UConn Year of Graduation (Undergraduate): 2013 Undergraduate Major(s): Individualized: Neuroscience and Ethics Currently Employed By: UCONN School of Medicine, Class of 2017 Updates: Currently in the process of matching into a Pediatric Residency and graduation in May!
UConn Year of Graduation (Undergraduate): 2015 Undergraduate Major(s): Biology, Chemistry Currently Employed By: Updates: Currently enrolled at UConn as a first year Dental student, class of 2020. Very excited!
UConn Year of Graduation (Undergraduate): 2015 Undergraduate Major(s): Molecular and Cell Biology Currently Employed By: John Dempsey Hospital, Administrative and Patient Support Staff – Student Worker Updates: I am currently enrolled in courses in UConn’s MPH program and working part-time at UConn’s Outpatient Psychiatric Clinic.
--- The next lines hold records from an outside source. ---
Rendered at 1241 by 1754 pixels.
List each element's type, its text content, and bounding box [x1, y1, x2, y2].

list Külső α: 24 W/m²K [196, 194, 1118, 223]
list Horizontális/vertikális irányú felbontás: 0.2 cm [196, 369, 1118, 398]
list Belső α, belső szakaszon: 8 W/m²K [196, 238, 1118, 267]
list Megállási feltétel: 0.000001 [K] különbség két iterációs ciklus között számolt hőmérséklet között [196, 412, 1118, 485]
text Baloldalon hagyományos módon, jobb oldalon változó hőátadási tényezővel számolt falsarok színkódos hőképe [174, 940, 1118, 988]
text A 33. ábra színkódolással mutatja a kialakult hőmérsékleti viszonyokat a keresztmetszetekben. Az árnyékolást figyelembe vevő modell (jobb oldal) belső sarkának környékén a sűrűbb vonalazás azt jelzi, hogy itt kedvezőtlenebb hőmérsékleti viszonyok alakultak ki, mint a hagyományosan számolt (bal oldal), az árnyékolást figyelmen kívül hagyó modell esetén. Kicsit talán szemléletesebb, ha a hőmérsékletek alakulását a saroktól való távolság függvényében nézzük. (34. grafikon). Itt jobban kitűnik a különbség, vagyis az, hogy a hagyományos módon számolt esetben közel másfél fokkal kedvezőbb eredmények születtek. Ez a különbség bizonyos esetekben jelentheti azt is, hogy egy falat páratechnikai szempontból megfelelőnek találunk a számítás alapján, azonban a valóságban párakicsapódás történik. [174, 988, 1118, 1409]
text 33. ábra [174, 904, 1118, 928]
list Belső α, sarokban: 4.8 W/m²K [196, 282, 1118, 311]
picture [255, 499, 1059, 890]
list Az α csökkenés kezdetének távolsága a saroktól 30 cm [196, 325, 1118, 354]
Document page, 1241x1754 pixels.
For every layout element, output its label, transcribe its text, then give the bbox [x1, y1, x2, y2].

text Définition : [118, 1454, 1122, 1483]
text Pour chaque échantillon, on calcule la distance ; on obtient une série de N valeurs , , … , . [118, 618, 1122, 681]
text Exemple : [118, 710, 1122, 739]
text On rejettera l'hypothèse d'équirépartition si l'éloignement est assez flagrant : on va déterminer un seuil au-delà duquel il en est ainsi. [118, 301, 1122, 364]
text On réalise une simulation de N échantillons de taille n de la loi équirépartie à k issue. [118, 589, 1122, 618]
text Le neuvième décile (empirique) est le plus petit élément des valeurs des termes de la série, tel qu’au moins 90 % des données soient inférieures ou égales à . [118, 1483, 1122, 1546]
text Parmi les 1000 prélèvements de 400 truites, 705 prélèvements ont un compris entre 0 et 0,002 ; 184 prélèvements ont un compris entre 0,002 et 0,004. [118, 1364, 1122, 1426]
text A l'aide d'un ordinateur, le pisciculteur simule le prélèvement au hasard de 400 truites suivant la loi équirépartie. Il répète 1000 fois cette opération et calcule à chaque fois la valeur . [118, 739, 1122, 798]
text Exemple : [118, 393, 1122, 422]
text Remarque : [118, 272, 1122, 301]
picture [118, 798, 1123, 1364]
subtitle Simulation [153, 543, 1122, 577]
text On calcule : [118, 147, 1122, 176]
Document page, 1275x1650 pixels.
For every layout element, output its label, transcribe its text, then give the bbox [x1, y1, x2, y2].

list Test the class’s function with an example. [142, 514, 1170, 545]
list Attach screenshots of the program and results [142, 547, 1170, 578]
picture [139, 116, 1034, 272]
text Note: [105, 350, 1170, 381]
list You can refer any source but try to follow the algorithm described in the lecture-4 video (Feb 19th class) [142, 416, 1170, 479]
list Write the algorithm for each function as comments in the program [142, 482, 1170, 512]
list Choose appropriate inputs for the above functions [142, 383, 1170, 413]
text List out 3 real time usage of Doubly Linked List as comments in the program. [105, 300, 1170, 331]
Also, I am volunteering at Connecticut Children’s where I am assisting with a research study. Furthermore, I have applied to medical school this cycle. So far, I have received 8 interview invites, attended 6 interviews, and have been accepted to 5 schools.
UConn Year of Graduation (Undergraduate): 2013 Undergraduate Major(s): Biology and psychology Currently Employed By: New England center for children, Special education teacher Updates: I am currently working on my Masters degree on clinical counseling psychology. I am about halfway done. I continue to work full time at an school for children with autism. In the past year I’ve transferred from the residential program at the school to the day school program.
UConn Year of Graduation (Undergraduate): 2015 Undergraduate Major(s): Psychology, Cog Sci minor Currently Employed By: PlusMedia, LLC, Account Coordinator Updates: I’m working at a media consulting firm. We give strategic advice on advertising. I coordinate those placements for our clients (this includes magazine ads, newspapers, shared mail, etc.). There’s a lot of market research and testing that goes behind any piece of material that a consumer receives from a single company. I work on about five major accounts (ranging from a wine company all the way to life insurance)–all of which are so unique. We test wording, colors, you name it–the amount of scrutiny behind every object in an ad was the most gainful lesson I learned when I dipped my toes in this industry. The scope is huge and I’m enjoying learning more.
This is different from where I thought I was headed; however, I’m certain I have a long way to go even still.
UConn Year of Graduation (Undergraduate): 2015 Undergraduate Major(s): Chemical Engineering Currently Employed By: Doosan Fuel Cell America, Fuel Processing Engineer Updates: This Summer I will start training to become a teacher in secondary math with Teach for America.
UConn Year of Graduation (Undergraduate): 2011 Undergraduate Major(s): Individualized – Healthcare and Health Disparities Currently Employed By: Yale University School of Nursing, Project Manager Updates: I will graduate with my MPH from SCSU in May 2017. I was selected as a Graduate Research Fellow this semester for my thesis work, which focuses on the effects of a couples-based, relationship-strengthening HIV/STI prevention intervention on parenting outcomes among adolescent parenting couples in New Haven, CT. I also gave a panel presentation as part of the Children’s Health panel at the CPHA Centennial Conference in November 2016 about the previously described intervention.
My sons, Oliver, 4, and Eli, 2, are doing well and will both be starting at new schools in the fall.